Please view the issues below to see if they solve your problem, and if the issue describes your problem please consider closing this one and thumbs upping the other issue to help us prioritize it. Thank you!
Open similar issues:
- CUDA Initialization Issue and Proposed Workaround with PyTorch in wsl2 (#10269), similarity score: 0.78
- No CUDA Runtime is Found on WSL2 (#9092), similarity score: 0.78
Closed similar issues:
- CUDA not working on WSL2 (#7336), similarity score: 0.84
- WSL2 & CUDA does not work [v20226] (#6014), similarity score: 0.83
- CUDA error in WSL (#6622), similarity score: 0.80
Note: You can give me feedback by thumbs upping or thumbs downing this comment.
@chengzeyi try running your command multiple times. In my case the OOM triggered on the 2nd run:
(phi-2-env) root@texas:/mnt/e/ai/phi-2# python
Python 3.9.18 (main, Sep 11 2023, 13:41:44)
[GCC 11.2.0] :: Anaconda, Inc. on linux
Type "help", "copyright", "credits" or "license" for more information.
>>> import torch
>>> x = torch.ones((30, 1024, 1024, 1024), dtype=torch.uint8, device="cuda"); print(x.device)
cuda:0
>>> x.device
device(type='cuda', index=0)
>>> x = torch.ones((30, 1024, 1024, 1024), dtype=torch.uint8, device="cuda"); print(x.device)
Traceback (most recent call last):
File "<stdin>", line 1, in <module>
torch.cuda.OutOfMemoryError: CUDA out of memory. Tried to allocate 30.00 GiB. GPU 0 has a total capacty of 15.99 GiB of which 0 bytes is free. Including non-PyTorch memory, this process has 17179869184.00 GiB memory in use. Of the allocated memory 30.00 GiB is allocated by PyTorch, and 0 bytes is reserved by PyTorch but unallocated. If reserved but unallocated memory is large try setting max_split_size_mb to avoid fragmentation. See documentation for Memory Management and PYTORCH_CUDA_ALLOC_CONF
nvidia-smi output:
Sun Jan 21 10:04:33 2024
+---------------------------------------------------------------------------------------+
| NVIDIA-SMI 545.36 Driver Version: 546.33 CUDA Version: 12.3 |
|-----------------------------------------+----------------------+----------------------+
| GPU Name Persistence-M | Bus-Id Disp.A | Volatile Uncorr. ECC |
| Fan Temp Perf Pwr:Usage/Cap | Memory-Usage | GPU-Util Compute M. |
| | | MIG M. |
|=========================================+======================+======================|
| 0 NVIDIA RTX A4000 On | 00000000:61:00.0 On | Off |
| 41% 33C P8 11W / 140W | 515MiB / 16376MiB | 3% Default |
| | | N/A |
+-----------------------------------------+----------------------+----------------------+
+---------------------------------------------------------------------------------------+
| Processes: |
| GPU GI CI PID Type Process name GPU Memory |
| ID ID Usage |
|=======================================================================================|
| 0 N/A N/A 35 G /Xwayland N/A |
+---------------------------------------------------------------------------------------+
@elsaco Yeah, that's the bug, the first run should trigger an OOM instead of the following runs. In your case 30GB x 2 is too large even for fallbacked sysmem, so it fails in the second run.

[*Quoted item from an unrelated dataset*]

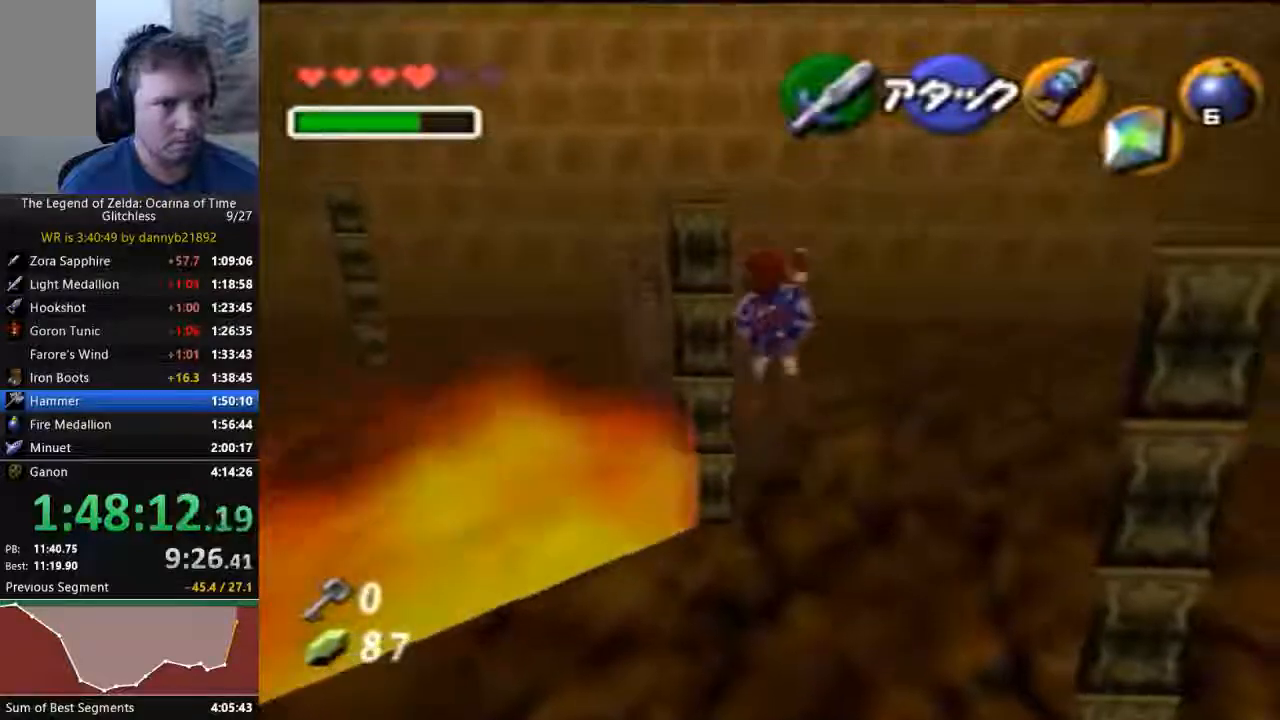
{"dt_ms": 500, "buttons": [], "left_stick": "center", "events": [[367, "left_stick", "center"]]}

this is what I'm using to get around this issue
import torch
torch.cuda.set_per_process_memory_fraction(1.0, 0)
memory allocation now behave likes bare metal Linux, but on WSL2. of course, this only works for pytorch, but I rather have it than not at all. I hope the team work on this soon.
Just ran into this issue today and was briefly confused why my processing speed dropped like a stone when it looked like things were fitting into VRAM and I knew I had sysmem fallback off.

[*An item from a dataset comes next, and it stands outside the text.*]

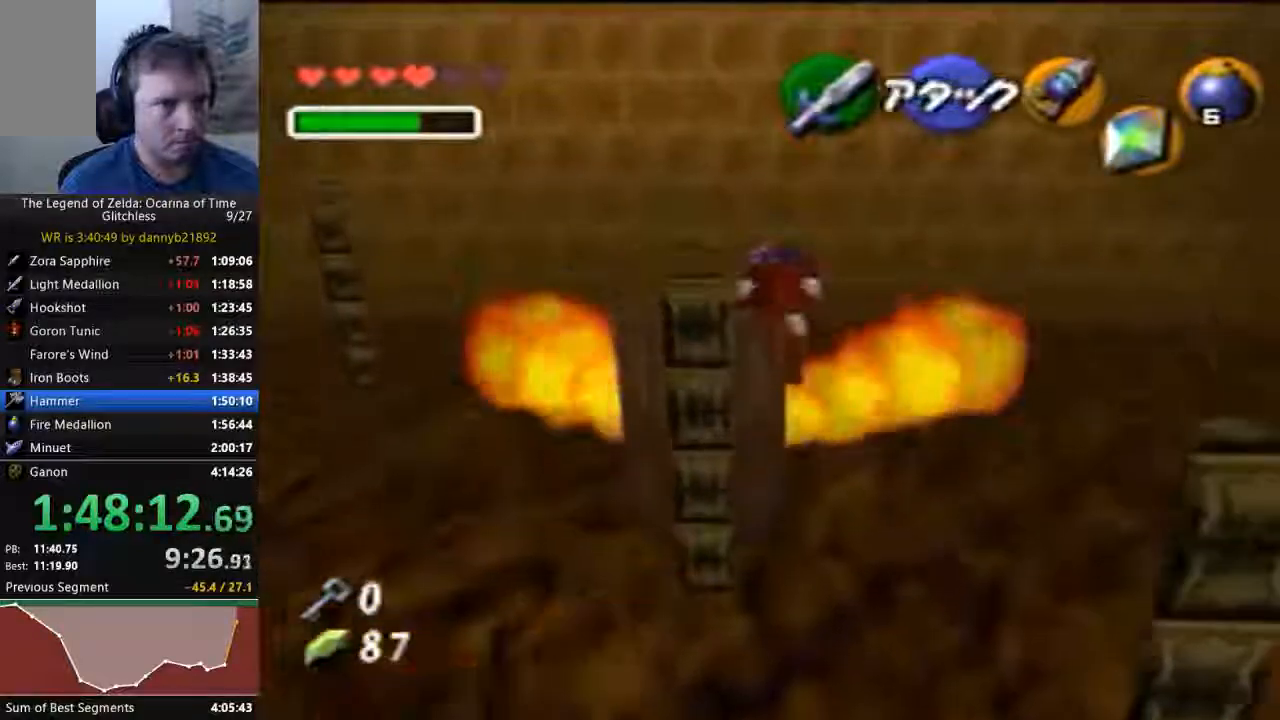
{"dt_ms": 500, "buttons": [], "left_stick": "left", "events": [[67, "left_stick", "left"]]}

Thanks for the workaround, but I too hope to see action on this.
It is still a problem to this day. I could use the workaround as well, but is there a way to fix it without that?
To the best of my knowledge, no.
File it with the other WSL2 issues I have hoped to see a patch for for years, including better 9P file speed with Windows.